--- EXTRACTED ENTRIES ---
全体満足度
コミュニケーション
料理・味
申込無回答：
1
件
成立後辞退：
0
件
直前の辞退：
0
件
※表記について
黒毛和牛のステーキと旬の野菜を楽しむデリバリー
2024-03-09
---
== PROBLEM ==
Change every "辞退" in the rows above to "キャンセル" and give the rows again, leaving everything else the same.

== RESPONSE BOX ==
全体満足度
コミュニケーション
料理・味
申込無回答：
1
件
成立後キャンセル：
0
件
直前のキャンセル：
0
件
※表記について
黒毛和牛のステーキと旬の野菜を楽しむデリバリー
2024-03-09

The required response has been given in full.